Provided records:

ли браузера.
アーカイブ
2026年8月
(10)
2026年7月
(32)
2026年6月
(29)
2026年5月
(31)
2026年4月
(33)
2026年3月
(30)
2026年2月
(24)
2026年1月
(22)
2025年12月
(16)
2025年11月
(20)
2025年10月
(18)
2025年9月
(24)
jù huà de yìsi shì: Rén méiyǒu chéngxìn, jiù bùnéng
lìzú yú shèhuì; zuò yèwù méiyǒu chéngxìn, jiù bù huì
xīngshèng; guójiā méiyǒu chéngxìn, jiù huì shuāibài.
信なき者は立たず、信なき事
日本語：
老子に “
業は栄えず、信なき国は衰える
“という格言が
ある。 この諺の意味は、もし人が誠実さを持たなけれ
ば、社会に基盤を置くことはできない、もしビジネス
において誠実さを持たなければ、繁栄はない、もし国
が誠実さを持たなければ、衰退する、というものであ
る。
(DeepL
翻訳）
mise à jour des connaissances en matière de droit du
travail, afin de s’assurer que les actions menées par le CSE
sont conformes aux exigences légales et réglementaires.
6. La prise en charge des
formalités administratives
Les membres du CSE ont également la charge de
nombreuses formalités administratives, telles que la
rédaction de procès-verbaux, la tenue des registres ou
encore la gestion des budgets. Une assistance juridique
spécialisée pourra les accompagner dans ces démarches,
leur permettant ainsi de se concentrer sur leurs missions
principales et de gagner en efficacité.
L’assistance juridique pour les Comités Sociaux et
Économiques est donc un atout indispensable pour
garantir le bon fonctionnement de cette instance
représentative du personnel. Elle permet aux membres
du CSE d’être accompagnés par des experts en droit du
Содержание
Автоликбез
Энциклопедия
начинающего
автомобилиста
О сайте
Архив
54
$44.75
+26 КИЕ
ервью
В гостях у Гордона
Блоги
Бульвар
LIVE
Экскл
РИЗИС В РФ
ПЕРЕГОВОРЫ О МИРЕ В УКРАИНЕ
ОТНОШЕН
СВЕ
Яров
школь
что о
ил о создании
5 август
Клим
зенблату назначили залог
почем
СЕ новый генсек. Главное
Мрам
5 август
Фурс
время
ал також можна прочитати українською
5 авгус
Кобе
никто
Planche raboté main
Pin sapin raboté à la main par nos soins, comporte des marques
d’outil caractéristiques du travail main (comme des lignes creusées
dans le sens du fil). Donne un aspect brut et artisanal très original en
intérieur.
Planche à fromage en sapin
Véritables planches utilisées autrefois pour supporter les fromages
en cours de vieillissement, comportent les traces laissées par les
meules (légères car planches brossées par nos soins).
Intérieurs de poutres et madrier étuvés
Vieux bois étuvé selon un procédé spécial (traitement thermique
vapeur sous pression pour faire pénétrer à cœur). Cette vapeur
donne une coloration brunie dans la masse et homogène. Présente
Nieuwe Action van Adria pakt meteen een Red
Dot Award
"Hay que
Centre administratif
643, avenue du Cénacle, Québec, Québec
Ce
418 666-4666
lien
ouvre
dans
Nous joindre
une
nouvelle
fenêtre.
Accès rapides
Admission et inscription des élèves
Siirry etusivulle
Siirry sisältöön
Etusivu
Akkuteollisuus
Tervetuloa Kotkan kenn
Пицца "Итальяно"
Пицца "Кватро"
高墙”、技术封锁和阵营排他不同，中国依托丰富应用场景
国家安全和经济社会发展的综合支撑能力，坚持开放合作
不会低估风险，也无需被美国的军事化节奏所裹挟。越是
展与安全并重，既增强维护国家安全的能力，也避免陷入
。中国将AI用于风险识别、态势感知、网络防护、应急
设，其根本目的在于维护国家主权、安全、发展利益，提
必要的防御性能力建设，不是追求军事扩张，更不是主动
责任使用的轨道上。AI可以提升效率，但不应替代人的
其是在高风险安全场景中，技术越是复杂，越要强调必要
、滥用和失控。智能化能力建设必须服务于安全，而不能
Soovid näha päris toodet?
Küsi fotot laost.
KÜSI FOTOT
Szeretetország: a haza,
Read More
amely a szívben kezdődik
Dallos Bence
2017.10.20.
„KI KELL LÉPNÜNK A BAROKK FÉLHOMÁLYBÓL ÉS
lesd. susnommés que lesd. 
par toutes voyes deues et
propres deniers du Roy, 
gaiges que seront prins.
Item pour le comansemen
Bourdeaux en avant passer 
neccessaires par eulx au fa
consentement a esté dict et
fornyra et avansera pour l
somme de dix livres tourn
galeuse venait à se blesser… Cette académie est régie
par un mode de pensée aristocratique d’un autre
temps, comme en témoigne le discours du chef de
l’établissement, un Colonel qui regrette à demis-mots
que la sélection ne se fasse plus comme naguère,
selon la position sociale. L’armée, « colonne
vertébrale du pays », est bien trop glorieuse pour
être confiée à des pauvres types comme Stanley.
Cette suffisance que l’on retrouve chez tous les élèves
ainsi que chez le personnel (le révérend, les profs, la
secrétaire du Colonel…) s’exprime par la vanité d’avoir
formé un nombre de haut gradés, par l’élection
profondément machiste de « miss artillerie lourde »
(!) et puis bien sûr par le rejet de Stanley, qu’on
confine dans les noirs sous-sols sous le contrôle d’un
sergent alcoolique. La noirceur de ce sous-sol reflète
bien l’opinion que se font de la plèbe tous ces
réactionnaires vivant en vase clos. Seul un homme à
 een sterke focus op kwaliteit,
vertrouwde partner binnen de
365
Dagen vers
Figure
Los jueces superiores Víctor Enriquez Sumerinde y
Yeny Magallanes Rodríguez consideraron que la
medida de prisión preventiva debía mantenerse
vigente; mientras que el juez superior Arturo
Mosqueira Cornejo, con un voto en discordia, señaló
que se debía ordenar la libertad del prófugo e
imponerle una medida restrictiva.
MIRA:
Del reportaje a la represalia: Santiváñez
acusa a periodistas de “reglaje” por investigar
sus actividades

What is being asked: Reproduce all of the material above line for line, without changing any character.

Solution:
ли браузера.
アーカイブ
2026年8月
(10)
2026年7月
(32)
2026年6月
(29)
2026年5月
(31)
2026年4月
(33)
2026年3月
(30)
2026年2月
(24)
2026年1月
(22)
2025年12月
(16)
2025年11月
(20)
2025年10月
(18)
2025年9月
(24)
jù huà de yìsi shì: Rén méiyǒu chéngxìn, jiù bùnéng
lìzú yú shèhuì; zuò yèwù méiyǒu chéngxìn, jiù bù huì
xīngshèng; guójiā méiyǒu chéngxìn, jiù huì shuāibài.
信なき者は立たず、信なき事
日本語：
老子に “
業は栄えず、信なき国は衰える
“という格言が
ある。 この諺の意味は、もし人が誠実さを持たなけれ
ば、社会に基盤を置くことはできない、もしビジネス
において誠実さを持たなければ、繁栄はない、もし国
が誠実さを持たなければ、衰退する、というものであ
る。
(DeepL
翻訳）
mise à jour des connaissances en matière de droit du
travail, afin de s’assurer que les actions menées par le CSE
sont conformes aux exigences légales et réglementaires.
6. La prise en charge des
formalités administratives
Les membres du CSE ont également la charge de
nombreuses formalités administratives, telles que la
rédaction de procès-verbaux, la tenue des registres ou
encore la gestion des budgets. Une assistance juridique
spécialisée pourra les accompagner dans ces démarches,
leur permettant ainsi de se concentrer sur leurs missions
principales et de gagner en efficacité.
L’assistance juridique pour les Comités Sociaux et
Économiques est donc un atout indispensable pour
garantir le bon fonctionnement de cette instance
représentative du personnel. Elle permet aux membres
du CSE d’être accompagnés par des experts en droit du
Содержание
Автоликбез
Энциклопедия
начинающего
автомобилиста
О сайте
Архив
54
$44.75
+26 КИЕ
ервью
В гостях у Гордона
Блоги
Бульвар
LIVE
Экскл
РИЗИС В РФ
ПЕРЕГОВОРЫ О МИРЕ В УКРАИНЕ
ОТНОШЕН
СВЕ
Яров
школь
что о
ил о создании
5 август
Клим
зенблату назначили залог
почем
СЕ новый генсек. Главное
Мрам
5 август
Фурс
время
ал також можна прочитати українською
5 авгус
Кобе
никто
Planche raboté main
Pin sapin raboté à la main par nos soins, comporte des marques
d’outil caractéristiques du travail main (comme des lignes creusées
dans le sens du fil). Donne un aspect brut et artisanal très original en
intérieur.
Planche à fromage en sapin
Véritables planches utilisées autrefois pour supporter les fromages
en cours de vieillissement, comportent les traces laissées par les
meules (légères car planches brossées par nos soins).
Intérieurs de poutres et madrier étuvés
Vieux bois étuvé selon un procédé spécial (traitement thermique
vapeur sous pression pour faire pénétrer à cœur). Cette vapeur
donne une coloration brunie dans la masse et homogène. Présente
Nieuwe Action van Adria pakt meteen een Red
Dot Award
"Hay que
Centre administratif
643, avenue du Cénacle, Québec, Québec
Ce
418 666-4666
lien
ouvre
dans
Nous joindre
une
nouvelle
fenêtre.
Accès rapides
Admission et inscription des élèves
Siirry etusivulle
Siirry sisältöön
Etusivu
Akkuteollisuus
Tervetuloa Kotkan kenn
Пицца "Итальяно"
Пицца "Кватро"
高墙”、技术封锁和阵营排他不同，中国依托丰富应用场景
国家安全和经济社会发展的综合支撑能力，坚持开放合作
不会低估风险，也无需被美国的军事化节奏所裹挟。越是
展与安全并重，既增强维护国家安全的能力，也避免陷入
。中国将AI用于风险识别、态势感知、网络防护、应急
设，其根本目的在于维护国家主权、安全、发展利益，提
必要的防御性能力建设，不是追求军事扩张，更不是主动
责任使用的轨道上。AI可以提升效率，但不应替代人的
其是在高风险安全场景中，技术越是复杂，越要强调必要
、滥用和失控。智能化能力建设必须服务于安全，而不能
Soovid näha päris toodet?
Küsi fotot laost.
KÜSI FOTOT
Szeretetország: a haza,
Read More
amely a szívben kezdődik
Dallos Bence
2017.10.20.
„KI KELL LÉPNÜNK A BAROKK FÉLHOMÁLYBÓL ÉS
lesd. susnommés que lesd. 
par toutes voyes deues et
propres deniers du Roy, 
gaiges que seront prins.
Item pour le comansemen
Bourdeaux en avant passer 
neccessaires par eulx au fa
consentement a esté dict et
fornyra et avansera pour l
somme de dix livres tourn
galeuse venait à se blesser… Cette académie est régie
par un mode de pensée aristocratique d’un autre
temps, comme en témoigne le discours du chef de
l’établissement, un Colonel qui regrette à demis-mots
que la sélection ne se fasse plus comme naguère,
selon la position sociale. L’armée, « colonne
vertébrale du pays », est bien trop glorieuse pour
être confiée à des pauvres types comme Stanley.
Cette suffisance que l’on retrouve chez tous les élèves
ainsi que chez le personnel (le révérend, les profs, la
secrétaire du Colonel…) s’exprime par la vanité d’avoir
formé un nombre de haut gradés, par l’élection
profondément machiste de « miss artillerie lourde »
(!) et puis bien sûr par le rejet de Stanley, qu’on
confine dans les noirs sous-sols sous le contrôle d’un
sergent alcoolique. La noirceur de ce sous-sol reflète
bien l’opinion que se font de la plèbe tous ces
réactionnaires vivant en vase clos. Seul un homme à
 een sterke focus op kwaliteit,
vertrouwde partner binnen de
365
Dagen vers
Figure
Los jueces superiores Víctor Enriquez Sumerinde y
Yeny Magallanes Rodríguez consideraron que la
medida de prisión preventiva debía mantenerse
vigente; mientras que el juez superior Arturo
Mosqueira Cornejo, con un voto en discordia, señaló
que se debía ordenar la libertad del prófugo e
imponerle una medida restrictiva.
MIRA:
Del reportaje a la represalia: Santiváñez
acusa a periodistas de “reglaje” por investigar
sus actividades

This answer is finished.